- DATA SECTION -
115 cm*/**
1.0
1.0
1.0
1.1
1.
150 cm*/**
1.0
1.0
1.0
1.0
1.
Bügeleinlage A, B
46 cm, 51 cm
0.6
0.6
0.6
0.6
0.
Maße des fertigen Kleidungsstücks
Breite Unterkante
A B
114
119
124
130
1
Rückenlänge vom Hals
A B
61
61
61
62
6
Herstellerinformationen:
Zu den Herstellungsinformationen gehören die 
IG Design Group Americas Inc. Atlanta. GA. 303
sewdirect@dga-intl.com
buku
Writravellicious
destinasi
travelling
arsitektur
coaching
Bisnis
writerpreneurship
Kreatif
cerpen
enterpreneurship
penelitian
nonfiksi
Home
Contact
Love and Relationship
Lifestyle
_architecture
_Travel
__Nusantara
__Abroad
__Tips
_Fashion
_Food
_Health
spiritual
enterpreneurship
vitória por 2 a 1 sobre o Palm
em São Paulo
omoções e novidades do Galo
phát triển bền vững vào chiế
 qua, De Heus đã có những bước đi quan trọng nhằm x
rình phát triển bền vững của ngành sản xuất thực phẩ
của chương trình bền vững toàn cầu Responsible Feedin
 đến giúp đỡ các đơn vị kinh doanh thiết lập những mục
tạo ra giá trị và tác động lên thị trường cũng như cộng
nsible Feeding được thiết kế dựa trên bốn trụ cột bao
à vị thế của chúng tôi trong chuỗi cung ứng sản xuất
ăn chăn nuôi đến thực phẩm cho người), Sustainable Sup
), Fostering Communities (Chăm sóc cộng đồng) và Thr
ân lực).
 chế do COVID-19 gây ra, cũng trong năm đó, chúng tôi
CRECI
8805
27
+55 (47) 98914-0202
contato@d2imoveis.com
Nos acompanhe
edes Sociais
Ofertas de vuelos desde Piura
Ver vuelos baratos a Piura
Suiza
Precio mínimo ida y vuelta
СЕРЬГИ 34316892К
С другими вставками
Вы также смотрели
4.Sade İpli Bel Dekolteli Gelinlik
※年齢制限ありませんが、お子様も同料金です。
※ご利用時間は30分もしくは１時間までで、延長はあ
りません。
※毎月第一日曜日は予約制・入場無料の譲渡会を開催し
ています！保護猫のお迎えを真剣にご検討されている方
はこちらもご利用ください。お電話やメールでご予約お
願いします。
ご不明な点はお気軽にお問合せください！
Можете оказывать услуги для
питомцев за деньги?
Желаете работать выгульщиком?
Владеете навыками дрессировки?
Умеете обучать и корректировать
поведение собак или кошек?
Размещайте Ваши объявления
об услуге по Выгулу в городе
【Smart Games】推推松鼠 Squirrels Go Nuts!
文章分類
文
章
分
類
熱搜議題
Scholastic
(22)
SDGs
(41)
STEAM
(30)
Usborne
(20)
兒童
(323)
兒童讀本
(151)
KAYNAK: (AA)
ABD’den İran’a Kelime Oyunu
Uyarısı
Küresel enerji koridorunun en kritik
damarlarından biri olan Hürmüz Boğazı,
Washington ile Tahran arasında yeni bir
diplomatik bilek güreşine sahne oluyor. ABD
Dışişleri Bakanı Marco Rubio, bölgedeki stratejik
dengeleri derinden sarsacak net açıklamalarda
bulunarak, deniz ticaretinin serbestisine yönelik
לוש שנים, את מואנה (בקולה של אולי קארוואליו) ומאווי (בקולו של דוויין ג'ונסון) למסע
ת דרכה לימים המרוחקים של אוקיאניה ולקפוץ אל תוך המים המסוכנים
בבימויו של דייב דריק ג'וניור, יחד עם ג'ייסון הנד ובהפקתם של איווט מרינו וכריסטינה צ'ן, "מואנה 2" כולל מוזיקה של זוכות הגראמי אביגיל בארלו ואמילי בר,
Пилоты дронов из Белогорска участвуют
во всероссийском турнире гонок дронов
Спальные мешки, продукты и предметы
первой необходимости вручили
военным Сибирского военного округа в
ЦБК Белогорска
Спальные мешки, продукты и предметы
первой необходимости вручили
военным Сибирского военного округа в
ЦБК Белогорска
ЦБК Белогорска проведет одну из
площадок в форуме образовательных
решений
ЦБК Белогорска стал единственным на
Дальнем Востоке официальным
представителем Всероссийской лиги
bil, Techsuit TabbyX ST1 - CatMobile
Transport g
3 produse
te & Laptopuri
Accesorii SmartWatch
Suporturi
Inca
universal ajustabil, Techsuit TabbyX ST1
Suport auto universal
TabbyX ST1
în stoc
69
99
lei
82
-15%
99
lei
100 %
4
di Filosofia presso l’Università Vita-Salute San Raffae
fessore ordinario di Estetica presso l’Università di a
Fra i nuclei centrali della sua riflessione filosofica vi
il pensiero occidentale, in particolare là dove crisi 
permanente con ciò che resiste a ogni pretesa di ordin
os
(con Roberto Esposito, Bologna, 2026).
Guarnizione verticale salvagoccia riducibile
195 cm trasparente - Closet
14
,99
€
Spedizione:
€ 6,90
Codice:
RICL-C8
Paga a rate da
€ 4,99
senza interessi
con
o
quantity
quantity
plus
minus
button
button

- DIRECTIONS -
Please give back exactly the lines of the listing above that run from the one containing "vitória por 2 a 1 sobre o Palm" through the one containing "tạo ra giá trị", and only those.

- ANSWER TO THIS TASK -
vitória por 2 a 1 sobre o Palm
em São Paulo
omoções e novidades do Galo
phát triển bền vững vào chiế
 qua, De Heus đã có những bước đi quan trọng nhằm x
rình phát triển bền vững của ngành sản xuất thực phẩ
của chương trình bền vững toàn cầu Responsible Feedin
 đến giúp đỡ các đơn vị kinh doanh thiết lập những mục
tạo ra giá trị và tác động lên thị trường cũng như cộng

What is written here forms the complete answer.